In the NSX-T manager proton-tomcat-wrapper.log we see:
Exception in thread "ForkJoinPool.commonPool-worker-4" java.lang.OutOfMemoryError: unable to create new native thread The JVM has run out of memory. Requesting thread dump. Dumping JVM state. at java.lang.Thread.start0(Native Method) at java.lang.Thread.start(Thread.java:717) at java.util.concurrent.ForkJoinPool.createWorker(ForkJoinPool.java:1486) at java.util.concurrent.ForkJoinPool.tryAddWorker(ForkJoinPool.java:1517) at java.util.concurrent.ForkJoinPool.deregisterWorker(ForkJoinPool.java:1609) at java.util.concurrent.ForkJoinWorkerThread.run(ForkJoinWorkerThread.java:167) Exception in thread "ForkJoinPool.commonPool-worker-11" java.lang.OutOfMemoryError: unable to create new native thread The JVM has run out of memory. Requesting thread dump.

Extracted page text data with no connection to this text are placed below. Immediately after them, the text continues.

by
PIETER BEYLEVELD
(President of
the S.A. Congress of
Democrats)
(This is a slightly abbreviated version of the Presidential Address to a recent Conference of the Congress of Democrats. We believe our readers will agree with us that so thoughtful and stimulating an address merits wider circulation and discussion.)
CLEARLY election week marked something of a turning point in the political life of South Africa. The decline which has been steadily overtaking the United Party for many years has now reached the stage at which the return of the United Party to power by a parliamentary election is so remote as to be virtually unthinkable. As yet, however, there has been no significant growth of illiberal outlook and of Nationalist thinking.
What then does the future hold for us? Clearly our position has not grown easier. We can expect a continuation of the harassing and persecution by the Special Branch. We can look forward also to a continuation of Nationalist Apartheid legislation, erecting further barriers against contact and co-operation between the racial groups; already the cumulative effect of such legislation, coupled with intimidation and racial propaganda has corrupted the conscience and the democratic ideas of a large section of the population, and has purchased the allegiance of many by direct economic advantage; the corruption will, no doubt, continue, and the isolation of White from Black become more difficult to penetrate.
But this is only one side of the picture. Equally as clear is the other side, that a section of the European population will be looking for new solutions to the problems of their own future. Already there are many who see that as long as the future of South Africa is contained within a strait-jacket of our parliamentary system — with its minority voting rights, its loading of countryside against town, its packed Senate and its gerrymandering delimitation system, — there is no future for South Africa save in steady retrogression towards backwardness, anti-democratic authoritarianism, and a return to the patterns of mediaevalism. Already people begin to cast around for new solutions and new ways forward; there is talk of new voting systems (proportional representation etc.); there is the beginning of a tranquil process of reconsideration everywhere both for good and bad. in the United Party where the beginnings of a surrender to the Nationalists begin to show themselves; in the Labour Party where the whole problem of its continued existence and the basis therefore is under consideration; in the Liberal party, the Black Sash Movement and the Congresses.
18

In the NSX-T manager nsxapi log we see a lot of events like the following, for example 2 in 3 seconds :
If we do a thread dump, we can see a very large number of threads for the EventReportProcessor.java process in the proton-tomcat-wrapper.log, like the following:
INFO | jvm 1 | 2021/03/17 12:55:21 | "pool-9971-thread-1" #83259 prio=5 os_prio=0 tid=0x0000725d04fb2800 nid=0x514 waiting on condition [0x0000725b6177d000] INFO | jvm 1 | 2021/03/17 12:55:21 | java.lang.Thread.State: WAITING (parking) INFO | jvm 1 | 2021/03/17 12:55:21 | at sun.misc.Unsafe.park(Native Method) INFO | jvm 1 | 2021/03/17 12:55:21 | - parking to wait for <0x0000725d3bf01140> (a java.util.concurrent.ScheduledThreadPoolExecutor$ScheduledFutureTask) INFO | jvm 1 | 2021/03/17 12:55:21 | at java.util.concurrent.locks.LockSupport.park(LockSupport.java:175) INFO | jvm 1 | 2021/03/17 12:55:21 | at java.util.concurrent.FutureTask.awaitDone(FutureTask.java:429) INFO | jvm 1 | 2021/03/17 12:55:21 | at java.util.concurrent.FutureTask.get(FutureTask.java:191) INFO | jvm 1 | 2021/03/17 12:55:21 | at com.vmware.nsx.monitoring.clientlibrary.core.EventReportProcessor$1.run(EventReportProcessor.java:94) INFO | jvm 1 | 2021/03/17 12:55:21 | at java.util.concurrent.Executors$RunnableAdapter.call(Executors.java:511) INFO | jvm 1 | 2021/03/17 12:55:21 | at java.util.concurrent.FutureTask.run(FutureTask.java:266) INFO | jvm 1 | 2021/03/17 12:55:21 | at java.util.concurrent.ScheduledThreadPoolExecutor$ScheduledFutureTask.access$201(ScheduledThreadPoolExecutor.java:180) INFO | jvm 1 | 2021/03/17 12:55:21 | at java.util.concurrent.ScheduledThreadPoolExecutor$ScheduledFutureTask.run(ScheduledThreadPoolExecutor.java:293) INFO | jvm 1 | 2021/03/17 12:55:21 | at java.util.concurrent.ThreadPoolExecutor.runWorker(ThreadPoolExecutor.java:1149) INFO | jvm 1 | 2021/03/17 12:55:21 | at java.util.concurrent.ThreadPoolExecutor$Worker.run(ThreadPoolExecutor.java:624) INFO | jvm 1 | 2021/03/17 12:55:21 | at java.lang.Thread.run(Thread.java:748)
Environment
VMware NSX-T Data Center 3.1.1
Cause
There is a memory leak which occurs when certain events are called and not closed correctly. This leak causes the proton service to go out of memory and crash on an NSX-T manager. This manager is the one the Transport node is connected to with UNKNOWN status, which means the host can not get any further updates, this can lead to VM connectivity issues.
Resolution
This issue is resolved in NSX-T 3.1.2 and above, download available at Broadcom Downloads.
Workaround: Restart the proton service on the impacted NSX manager. Or uninstall NSX Intelligence.